Mas se você conseguiu ver pelo menos uma falha do seu caráter, parabéns, este é o começo de uma jornada de evolução! Porque é assim que as coisas devem funcionar; precisamos enxergar nossos próprios erros e aprender a ser seres humanos melhores. Por mais que ver os próprios defeitos seja tão contra nossa natureza. Precisamos engolir o orgulho e admitir que não somos sempre vítimas, também podemos nos identificar como porquês, e até certo ponto, não há nada de errado nisso.
A mente humana tem um funcionamento engraçado, que de certa forma, justifica as coisas (e quando digo justificar, não significa insentar ninguém de culpa por suas atitudes, é só ciência explicando nossa mente). Quando reconheci essa questão de que somos todos porquês, a dúvida que me restou foi "Por quê?", afinal, por que nos tornamos porquês? Pergunta feita, logo me lembrei de um experimento psicológico que havia lido sobre, chamado O efeito Lúcifer, realizado pelo psicólogo, sociólogo e antropólogo Philip Zimbardo.
Resumidamente, este experimento se deu no Estudo da prisão de Stanford, onde 24 voluntários saudáveis foram escolhidos para participar, dividos em guardas e prisioneiros de forma aleatória e colocados em uma prisão montada na universidade Stanford, e logo em seguida induzidos a agir como seus respectivos papéis. No final, observou-se que os voluntários acabaram profundamente abalados de diversos modos pelos fatores externos; aqueles colocados como prisioneiros se esqueceram totalmente de suas posições voluntárias e começaram a agir de forma submissa, como prisioneiros que cometeram crimes reais; enquanto aqueles que foram designados guardas passaram a agir de forma cruel com aqueles que estavam supostamente sob suas responsabilidades. Em suma, o experimento mostrou a influência de fatores externos e do poder dado ao ser humano em suas atitudes.
De forma mais clara, quando somos inseridos em situações de suposto poder sobre os outros, nos esquecemos de nossos princípios e nos tornamos capazes de tomar atitudes que consideramos terríveis. O controle sobre alguém nos encaminha a despersonalizar esta pessoa e esquecer de seus sentimentos, de modo que somos maldosos de forma quase que inconsciente. O que significa que todos temos dois lados dentro de nós mesmos, que são despertados nas mais diversas situações. Então, dizer "eu sou a vítima e nunca faria nada parecido" é hipócrita, pois tendo o mesmo poder em suas mãos, você muito provavelmente também seria um porquê. Na verdade, já foi, só não se deu conta disso ainda.
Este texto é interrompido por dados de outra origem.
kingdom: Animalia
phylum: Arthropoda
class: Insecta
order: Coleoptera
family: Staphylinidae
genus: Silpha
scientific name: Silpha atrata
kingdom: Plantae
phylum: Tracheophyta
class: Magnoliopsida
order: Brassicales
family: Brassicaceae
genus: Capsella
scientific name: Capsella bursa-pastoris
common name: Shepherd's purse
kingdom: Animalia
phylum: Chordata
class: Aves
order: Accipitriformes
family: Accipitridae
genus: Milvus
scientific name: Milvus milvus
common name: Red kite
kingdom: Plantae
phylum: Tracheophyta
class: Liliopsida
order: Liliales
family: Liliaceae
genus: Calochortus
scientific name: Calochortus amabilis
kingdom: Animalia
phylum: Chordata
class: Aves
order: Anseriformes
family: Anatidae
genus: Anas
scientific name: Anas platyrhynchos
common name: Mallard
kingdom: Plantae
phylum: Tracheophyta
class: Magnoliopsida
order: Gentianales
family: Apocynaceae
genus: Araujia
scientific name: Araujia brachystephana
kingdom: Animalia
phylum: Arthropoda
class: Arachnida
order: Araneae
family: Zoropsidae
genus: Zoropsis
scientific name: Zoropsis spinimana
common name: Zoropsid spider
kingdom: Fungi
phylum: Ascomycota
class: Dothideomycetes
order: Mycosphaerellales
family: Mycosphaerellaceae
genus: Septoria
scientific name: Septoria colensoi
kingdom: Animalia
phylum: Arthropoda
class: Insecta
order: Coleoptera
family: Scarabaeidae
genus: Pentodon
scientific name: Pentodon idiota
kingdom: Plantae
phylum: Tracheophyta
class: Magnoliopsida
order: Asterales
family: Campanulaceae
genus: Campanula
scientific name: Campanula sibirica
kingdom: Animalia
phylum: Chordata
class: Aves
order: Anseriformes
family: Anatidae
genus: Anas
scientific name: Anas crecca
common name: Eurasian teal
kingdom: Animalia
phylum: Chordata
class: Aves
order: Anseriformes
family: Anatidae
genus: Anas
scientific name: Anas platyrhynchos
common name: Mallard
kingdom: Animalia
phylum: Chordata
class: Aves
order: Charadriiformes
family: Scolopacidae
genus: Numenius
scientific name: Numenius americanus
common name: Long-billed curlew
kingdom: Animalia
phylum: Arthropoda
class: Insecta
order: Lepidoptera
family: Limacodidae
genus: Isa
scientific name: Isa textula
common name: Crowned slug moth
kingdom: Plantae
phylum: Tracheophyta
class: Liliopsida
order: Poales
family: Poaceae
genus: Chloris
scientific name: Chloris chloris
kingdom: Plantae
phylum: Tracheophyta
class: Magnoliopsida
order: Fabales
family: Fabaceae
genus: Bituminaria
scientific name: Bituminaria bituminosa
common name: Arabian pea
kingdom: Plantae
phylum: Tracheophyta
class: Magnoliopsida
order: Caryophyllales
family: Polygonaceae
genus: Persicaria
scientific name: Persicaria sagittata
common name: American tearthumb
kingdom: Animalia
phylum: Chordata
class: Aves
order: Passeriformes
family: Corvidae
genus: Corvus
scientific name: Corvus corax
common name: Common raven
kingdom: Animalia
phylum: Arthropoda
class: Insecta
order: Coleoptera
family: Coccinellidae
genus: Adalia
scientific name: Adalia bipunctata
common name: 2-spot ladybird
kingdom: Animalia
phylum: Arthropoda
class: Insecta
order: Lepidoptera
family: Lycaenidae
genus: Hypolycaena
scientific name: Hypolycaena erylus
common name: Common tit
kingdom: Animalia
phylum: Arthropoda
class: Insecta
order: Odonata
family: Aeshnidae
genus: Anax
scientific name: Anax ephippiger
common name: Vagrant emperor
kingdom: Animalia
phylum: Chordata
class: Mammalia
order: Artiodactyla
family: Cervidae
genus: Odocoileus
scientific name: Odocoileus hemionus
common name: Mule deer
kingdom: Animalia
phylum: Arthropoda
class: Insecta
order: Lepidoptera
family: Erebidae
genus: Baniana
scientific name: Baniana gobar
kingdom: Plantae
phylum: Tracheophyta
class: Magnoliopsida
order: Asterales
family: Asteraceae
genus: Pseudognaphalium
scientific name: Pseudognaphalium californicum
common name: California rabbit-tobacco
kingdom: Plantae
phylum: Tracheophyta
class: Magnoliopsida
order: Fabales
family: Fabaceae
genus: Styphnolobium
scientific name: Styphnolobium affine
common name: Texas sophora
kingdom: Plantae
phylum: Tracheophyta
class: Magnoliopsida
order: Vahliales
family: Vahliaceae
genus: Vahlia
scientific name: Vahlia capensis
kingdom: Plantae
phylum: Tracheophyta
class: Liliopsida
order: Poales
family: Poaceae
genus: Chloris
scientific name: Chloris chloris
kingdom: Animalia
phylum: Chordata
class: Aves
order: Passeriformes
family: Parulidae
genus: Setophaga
Todavia, nem todos os estudos do mundo justificam a maldade humana consciente e voluntária. Precisamos nos dispor a entender que essas coisas acontecem e são uma droga, então, a partir deste entendimento, nos dedicar a melhorar e evitar que se repitam todos os dias de nossas vidas. Afinal, quando você sofre algum mal e decide não fazer o mesmo com outra pessoa, você interrompe o ciclo de maldades desumano (que gira esse mundo todo e em algum momento retorna a você mesmo) e sua vida se torna um exemplo para as pessoas, que também decidem interromper o ciclo. E assim, esperançosamente, apesar de sermos todos porquês que conhecem outros porquês, o mundo pode vir a se tornar um lugar melhor.
Fonte: O efeito Lúcifer: como pessoas boas se tornam más, Philip Zimbardo.